Krona is called with the ktImportTaxonomy command that needs an input and an output file.
In our case, we will create the input file with columns three and four from JP4D.001.kraken file.

$ cut -f2,3 JP4D.001.kraken > JP4D.001.krona.input

Now we call Krona in our JP4D.001.krona.input file and save results in JP4D.001.krona.out.html.

$ ktImportTaxonomy JP4D.001.krona.input -o JP4D.001.krona.out.html
Loading taxonomy...
Importing JP4D.001.krona.input...
   [ WARNING ]  The following taxonomy IDs were not found in the local database and were set to root
                (if they were recently added to NCBI, use updateTaxonomy.sh to update the local
                database): 1804984 2109625 2259134

And finally, open another terminal on your local computer, download the Krona output and open it on a browser.

$ scp dcuser@ec2-3-235-238-92.compute-1.amazonaws.com:~/dc_workshop/taxonomy/JP4D.001.krona.out.html . 

You will see a page like this:

Krona displays a circled-shape bacterial taxonomy plot with abundance percentages of each taxon

Exercise 1: Exploring Krona visualization

Try double-clicking on the pie chart segment representing Bacteria and see what happens. What percentage of bacteria is represented by the genus Paracoccus?

• **ACTIVITY A**
In the Krona tutorial, write the passage again starting with "Exercise 1: Exploring" and ending after "the genus Paracoccus?", substituting "Rhodobacter" for "Paracoccus".
• **ACTIVITY B**
Translate this sentence from the Krona tutorial into Spanish: "Krona is called with the ktImportTaxonomy command that needs an input and an output file."
• **ACTIVITY C**
Carry on the Krona tutorial from the point where it stops.
The data that follow have nothing to do with this work.

• **LISTED RECORDS**
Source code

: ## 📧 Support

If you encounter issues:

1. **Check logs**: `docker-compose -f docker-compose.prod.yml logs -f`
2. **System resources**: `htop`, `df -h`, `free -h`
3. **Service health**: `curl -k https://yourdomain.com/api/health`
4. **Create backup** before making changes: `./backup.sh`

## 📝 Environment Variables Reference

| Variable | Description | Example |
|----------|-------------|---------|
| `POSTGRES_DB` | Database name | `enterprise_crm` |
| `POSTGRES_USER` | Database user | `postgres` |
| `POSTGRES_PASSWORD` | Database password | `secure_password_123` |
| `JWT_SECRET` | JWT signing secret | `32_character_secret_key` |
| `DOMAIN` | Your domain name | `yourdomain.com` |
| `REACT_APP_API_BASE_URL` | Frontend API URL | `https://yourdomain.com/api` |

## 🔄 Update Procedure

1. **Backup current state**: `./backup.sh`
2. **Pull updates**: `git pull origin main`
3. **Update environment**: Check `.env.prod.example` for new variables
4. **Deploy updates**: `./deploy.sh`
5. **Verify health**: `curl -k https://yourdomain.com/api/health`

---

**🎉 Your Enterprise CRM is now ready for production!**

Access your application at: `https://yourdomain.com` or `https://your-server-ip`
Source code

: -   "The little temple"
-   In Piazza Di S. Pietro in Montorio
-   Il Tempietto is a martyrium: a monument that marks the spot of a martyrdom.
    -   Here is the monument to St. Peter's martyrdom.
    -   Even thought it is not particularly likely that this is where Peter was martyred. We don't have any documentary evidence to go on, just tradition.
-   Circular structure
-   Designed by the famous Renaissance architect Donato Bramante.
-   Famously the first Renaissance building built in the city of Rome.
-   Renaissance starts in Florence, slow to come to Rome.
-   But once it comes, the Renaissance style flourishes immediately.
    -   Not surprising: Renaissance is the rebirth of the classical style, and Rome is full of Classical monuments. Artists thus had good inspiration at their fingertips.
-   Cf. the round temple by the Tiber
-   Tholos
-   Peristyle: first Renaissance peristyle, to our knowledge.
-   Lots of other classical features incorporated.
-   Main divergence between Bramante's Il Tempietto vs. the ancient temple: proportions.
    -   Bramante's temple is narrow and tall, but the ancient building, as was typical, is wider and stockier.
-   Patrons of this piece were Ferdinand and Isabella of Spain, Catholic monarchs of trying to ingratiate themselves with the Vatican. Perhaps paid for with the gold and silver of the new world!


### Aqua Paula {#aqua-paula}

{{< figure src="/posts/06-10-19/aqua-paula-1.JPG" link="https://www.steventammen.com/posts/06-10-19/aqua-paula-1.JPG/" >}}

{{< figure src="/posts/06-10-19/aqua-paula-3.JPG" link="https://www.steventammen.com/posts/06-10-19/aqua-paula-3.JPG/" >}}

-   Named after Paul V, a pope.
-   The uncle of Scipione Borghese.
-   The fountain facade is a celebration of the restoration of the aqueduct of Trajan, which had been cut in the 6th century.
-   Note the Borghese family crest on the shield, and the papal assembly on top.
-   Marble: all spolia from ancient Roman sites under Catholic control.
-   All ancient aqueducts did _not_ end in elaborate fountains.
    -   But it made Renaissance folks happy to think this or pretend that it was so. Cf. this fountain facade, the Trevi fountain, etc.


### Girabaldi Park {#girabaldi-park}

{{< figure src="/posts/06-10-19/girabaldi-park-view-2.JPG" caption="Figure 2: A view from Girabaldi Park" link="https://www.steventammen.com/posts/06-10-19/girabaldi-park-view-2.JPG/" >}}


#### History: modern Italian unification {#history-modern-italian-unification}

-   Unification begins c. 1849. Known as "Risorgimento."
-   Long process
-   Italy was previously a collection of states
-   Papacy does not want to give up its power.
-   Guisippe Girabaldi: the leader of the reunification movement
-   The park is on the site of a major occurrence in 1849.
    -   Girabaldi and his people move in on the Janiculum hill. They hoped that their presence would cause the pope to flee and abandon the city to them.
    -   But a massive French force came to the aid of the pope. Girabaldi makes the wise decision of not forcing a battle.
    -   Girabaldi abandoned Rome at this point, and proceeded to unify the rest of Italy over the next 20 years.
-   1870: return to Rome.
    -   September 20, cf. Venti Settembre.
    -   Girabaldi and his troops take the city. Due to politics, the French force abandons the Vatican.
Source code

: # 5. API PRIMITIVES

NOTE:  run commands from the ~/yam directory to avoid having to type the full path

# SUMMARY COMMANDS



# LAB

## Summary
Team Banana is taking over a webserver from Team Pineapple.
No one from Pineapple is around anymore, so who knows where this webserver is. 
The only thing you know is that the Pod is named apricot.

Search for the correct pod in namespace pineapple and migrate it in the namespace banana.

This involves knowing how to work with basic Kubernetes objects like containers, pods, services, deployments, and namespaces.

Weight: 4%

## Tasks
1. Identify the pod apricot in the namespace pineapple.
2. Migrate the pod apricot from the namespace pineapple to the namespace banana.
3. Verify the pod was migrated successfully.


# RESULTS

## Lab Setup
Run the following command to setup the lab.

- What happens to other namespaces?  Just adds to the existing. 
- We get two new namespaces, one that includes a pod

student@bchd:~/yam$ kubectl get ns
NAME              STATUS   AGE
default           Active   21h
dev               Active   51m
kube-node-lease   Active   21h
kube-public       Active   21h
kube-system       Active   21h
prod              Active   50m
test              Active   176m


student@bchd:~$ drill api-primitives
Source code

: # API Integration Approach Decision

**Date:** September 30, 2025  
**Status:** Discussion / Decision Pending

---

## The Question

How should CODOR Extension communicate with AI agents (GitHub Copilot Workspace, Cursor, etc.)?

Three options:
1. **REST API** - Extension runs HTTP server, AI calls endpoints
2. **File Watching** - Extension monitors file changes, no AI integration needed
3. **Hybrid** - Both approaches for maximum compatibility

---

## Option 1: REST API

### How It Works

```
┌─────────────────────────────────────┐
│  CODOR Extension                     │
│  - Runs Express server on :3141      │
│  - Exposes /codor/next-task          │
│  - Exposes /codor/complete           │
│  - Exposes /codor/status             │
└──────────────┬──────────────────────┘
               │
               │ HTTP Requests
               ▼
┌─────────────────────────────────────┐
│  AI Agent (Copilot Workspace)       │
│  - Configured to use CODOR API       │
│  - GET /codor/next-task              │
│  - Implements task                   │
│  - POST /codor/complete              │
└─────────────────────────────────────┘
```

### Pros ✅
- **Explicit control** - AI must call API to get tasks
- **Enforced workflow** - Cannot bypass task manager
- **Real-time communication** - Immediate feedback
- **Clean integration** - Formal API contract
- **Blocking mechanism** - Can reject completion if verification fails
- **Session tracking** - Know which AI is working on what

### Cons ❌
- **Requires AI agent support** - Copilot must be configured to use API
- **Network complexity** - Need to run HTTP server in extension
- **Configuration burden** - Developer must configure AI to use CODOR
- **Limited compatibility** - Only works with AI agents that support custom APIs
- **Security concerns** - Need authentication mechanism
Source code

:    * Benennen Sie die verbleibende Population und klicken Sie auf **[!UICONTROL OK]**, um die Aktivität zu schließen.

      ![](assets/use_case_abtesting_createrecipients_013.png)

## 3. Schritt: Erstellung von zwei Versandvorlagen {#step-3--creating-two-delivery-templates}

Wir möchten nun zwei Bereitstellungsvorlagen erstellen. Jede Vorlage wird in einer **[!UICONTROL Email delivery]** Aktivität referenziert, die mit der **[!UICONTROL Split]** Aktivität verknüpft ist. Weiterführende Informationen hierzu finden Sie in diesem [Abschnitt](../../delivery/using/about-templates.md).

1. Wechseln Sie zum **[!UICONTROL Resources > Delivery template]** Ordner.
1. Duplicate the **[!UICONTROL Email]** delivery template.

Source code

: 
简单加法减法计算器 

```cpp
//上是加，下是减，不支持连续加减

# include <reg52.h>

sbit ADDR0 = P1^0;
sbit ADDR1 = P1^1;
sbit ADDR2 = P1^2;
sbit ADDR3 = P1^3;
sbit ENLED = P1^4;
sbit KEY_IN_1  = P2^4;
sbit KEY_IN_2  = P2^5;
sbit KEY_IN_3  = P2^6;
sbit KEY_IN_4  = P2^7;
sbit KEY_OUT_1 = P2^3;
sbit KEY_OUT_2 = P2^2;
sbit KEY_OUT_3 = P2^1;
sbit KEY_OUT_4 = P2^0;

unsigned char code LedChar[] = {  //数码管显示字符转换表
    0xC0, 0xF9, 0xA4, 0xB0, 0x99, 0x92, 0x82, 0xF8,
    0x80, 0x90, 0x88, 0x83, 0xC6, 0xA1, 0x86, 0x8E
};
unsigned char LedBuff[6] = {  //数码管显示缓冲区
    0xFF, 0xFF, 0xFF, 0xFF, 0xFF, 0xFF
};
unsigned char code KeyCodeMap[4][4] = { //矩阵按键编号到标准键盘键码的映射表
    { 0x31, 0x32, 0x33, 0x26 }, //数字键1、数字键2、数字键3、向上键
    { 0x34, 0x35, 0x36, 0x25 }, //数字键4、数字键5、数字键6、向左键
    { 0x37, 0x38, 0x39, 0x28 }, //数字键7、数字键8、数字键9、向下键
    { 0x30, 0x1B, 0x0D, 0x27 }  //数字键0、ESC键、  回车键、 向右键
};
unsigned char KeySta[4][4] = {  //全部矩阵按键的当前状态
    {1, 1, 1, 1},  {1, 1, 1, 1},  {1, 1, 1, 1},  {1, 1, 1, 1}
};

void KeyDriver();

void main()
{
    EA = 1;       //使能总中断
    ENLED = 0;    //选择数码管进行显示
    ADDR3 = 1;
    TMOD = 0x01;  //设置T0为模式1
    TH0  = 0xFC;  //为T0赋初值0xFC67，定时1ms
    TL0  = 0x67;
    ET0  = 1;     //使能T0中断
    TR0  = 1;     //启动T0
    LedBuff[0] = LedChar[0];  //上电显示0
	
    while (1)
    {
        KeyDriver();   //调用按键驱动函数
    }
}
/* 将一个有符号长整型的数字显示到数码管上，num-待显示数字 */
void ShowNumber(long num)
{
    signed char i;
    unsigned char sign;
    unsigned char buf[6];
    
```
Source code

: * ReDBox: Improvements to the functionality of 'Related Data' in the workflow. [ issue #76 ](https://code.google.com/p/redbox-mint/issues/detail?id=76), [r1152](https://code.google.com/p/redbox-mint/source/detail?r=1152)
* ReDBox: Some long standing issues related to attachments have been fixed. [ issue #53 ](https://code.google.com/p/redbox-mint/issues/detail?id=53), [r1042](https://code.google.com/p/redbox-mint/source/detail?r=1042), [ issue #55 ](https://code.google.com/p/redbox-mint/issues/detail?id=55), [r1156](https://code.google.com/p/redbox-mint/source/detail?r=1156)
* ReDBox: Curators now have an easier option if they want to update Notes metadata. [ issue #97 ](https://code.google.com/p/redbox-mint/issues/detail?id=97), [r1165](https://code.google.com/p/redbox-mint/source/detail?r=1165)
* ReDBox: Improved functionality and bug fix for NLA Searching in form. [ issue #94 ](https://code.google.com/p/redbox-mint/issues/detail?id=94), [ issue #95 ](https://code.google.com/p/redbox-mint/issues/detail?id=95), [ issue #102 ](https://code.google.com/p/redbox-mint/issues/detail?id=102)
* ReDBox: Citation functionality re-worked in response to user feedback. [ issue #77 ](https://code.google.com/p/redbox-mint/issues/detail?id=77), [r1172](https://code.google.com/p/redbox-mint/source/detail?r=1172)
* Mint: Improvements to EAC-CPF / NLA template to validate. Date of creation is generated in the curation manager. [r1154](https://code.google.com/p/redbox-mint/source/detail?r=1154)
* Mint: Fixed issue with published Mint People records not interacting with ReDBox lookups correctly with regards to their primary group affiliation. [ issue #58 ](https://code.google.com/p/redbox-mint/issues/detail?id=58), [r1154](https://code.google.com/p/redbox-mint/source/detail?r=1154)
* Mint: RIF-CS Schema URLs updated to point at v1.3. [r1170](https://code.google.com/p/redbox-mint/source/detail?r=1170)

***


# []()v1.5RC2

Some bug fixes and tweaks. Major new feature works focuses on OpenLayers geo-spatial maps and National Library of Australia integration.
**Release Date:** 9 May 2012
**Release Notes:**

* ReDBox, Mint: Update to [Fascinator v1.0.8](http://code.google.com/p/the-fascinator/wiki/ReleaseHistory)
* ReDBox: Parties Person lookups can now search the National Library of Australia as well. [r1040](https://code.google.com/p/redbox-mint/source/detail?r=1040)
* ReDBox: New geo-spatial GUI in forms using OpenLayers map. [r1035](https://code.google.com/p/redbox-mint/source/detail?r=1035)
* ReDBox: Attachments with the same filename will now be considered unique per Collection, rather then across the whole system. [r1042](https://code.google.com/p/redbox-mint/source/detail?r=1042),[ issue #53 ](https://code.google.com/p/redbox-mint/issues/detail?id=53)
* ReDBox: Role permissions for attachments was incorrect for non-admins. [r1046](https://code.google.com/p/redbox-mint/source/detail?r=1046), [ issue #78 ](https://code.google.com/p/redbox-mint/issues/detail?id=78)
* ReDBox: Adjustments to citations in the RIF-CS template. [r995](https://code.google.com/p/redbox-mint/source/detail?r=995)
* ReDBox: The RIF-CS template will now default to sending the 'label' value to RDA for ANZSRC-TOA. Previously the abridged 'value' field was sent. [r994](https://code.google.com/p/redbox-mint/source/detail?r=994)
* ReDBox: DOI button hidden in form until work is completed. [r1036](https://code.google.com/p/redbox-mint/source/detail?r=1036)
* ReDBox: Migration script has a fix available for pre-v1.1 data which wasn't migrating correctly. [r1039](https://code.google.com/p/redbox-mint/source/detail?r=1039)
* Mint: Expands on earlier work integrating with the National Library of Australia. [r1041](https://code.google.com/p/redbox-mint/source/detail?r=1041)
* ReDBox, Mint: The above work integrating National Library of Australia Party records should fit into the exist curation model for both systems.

• **ANSWER A**
Exercise 1: Exploring Krona visualization

Try double-clicking on the pie chart segment representing Bacteria and see what happens. What percentage of bacteria is represented by the genus Rhodobacter?

• **ANSWER B**
Krona se invoca con el comando ktImportTaxonomy, que necesita un archivo de entrada y uno de salida.

• **ANSWER C**
Hint: A search box is in the window’s top left corner.

Solution

2% of Bacteria corresponds to the genus Paracoccus in this sample. In the top right of the window, we see little pie charts that change whenever we change the visualization to expand certain taxa.

Pavian

Pavian is another visualization tool that allows comparison between multiple samples. Pavian should be locally installed and needs R and Shiny, but we can try the Pavian demo WebSite to visualize our results.

First, we need to download the files needed as inputs in Pavian; this time, we will visualize the assignment of the reads of both samples: JC1A.report and JP4D.report.
These files correspond to our Kraken reports. Again in our local machine, let us use the scp command.

$ scp dcuser@ec2-3-235-238-92.compute-1.amazonaws.com:~/dc_workshop/taxonomy/*report . 

We go to the Pavian demo WebSite, click on Browse, and choose our reports. You need to select both reports at the same time.

Pavian website showing the upload of two reports

We click on the Results Overview tab.

Results Overview tab of the Pavian website where it shows the number of reads classified to several categories for the two samples

We click on the Sample tab.

Sankey type visualization that shows the abundance of each taxonomic label in a tree-like manner

We can look at the abundance of a specific taxon by clicking on it.

A bar chart of the abundance of reads of the two samples, showing a segment for the read identified at the specific taxon and another segment for the number of reads identifies at children of the specified taxon

We can look at a comparison of both our samples in the Comparison tab.

A table of the same format as the Kraken report but for both samples at once.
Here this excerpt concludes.